A balança começou finalmente a descer. Primeiro cinco quilos, depois dez… Em seis meses, juntos já tínhamos perdido cinquenta quilos. As roupas começaram a cair-nos do corpo; fomos à feira comprar calças novas.

Mas nem tudo era vitória. O corpo mudava mais depressa do que a cabeça. Às vezes olhava-me ao espelho e ainda via o homem gordo e cansado que sempre fui.

Alice teve uma recaída numa noite em que discutimos feio por causa das contas da casa. Encontrei-a na cozinha às duas da manhã com um pacote de bolachas na mão.

— Desculpa… Não consegui resistir…

Sentei-me ao lado dela no chão frio da cozinha.

— Não faz mal… Amanhã é outro dia.

Apoiamo-nos como podíamos, mas havia dias em que parecia impossível continuar. A família criticava-nos: — Estão obcecados! Isso não é vida!

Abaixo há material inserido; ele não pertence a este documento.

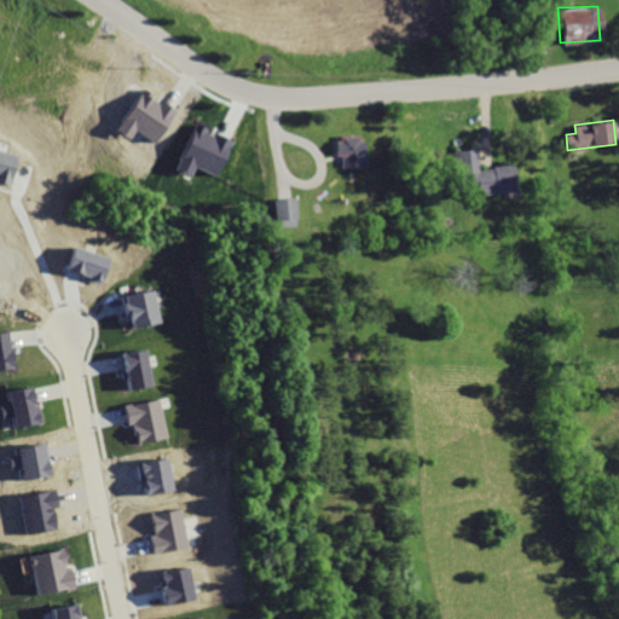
[(194,123),(174,167),(189,173),(192,165),(212,174),(227,139),(214,133),(212,137),(204,133),(206,128),(194,123)]
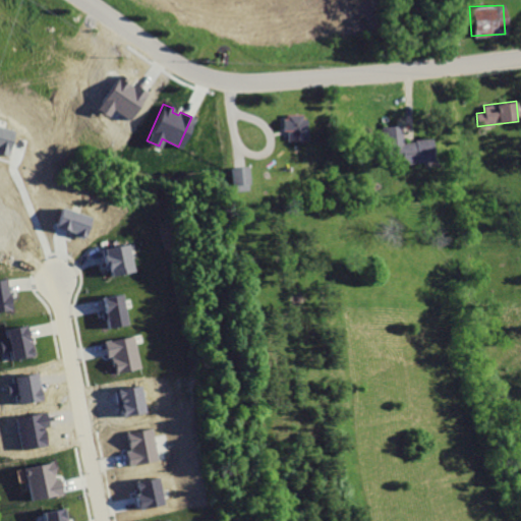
[(304,139),(303,114),(282,114),(282,130),(285,130),(285,140),(304,139)]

Mas para nós era questão de sobrevivência.

Um ano depois daquela consulta fatídica, tínhamos perdido juntos mais de 150 quilos. O Dr. António mal nos reconheceu na sala de espera.

— Parabéns! Deram a volta à vossa vida!

Mas ninguém fala das cicatrizes invisíveis: as peles flácidas que nos envergonhavam na praia; as marcas das dietas falhadas; as noites em branco cheias de medo de voltar atrás.

A nossa relação mudou para sempre. Já não éramos só cúmplices na gula; éramos parceiros na luta diária pela vida.

Hoje olho para trás e pergunto-me: quantos casais sobrevivem quando o refúgio comum se transforma em prisão? Quantos conseguem reinventar-se juntos?

E vocês? Já sentiram que precisaram perder tudo para finalmente se encontrarem?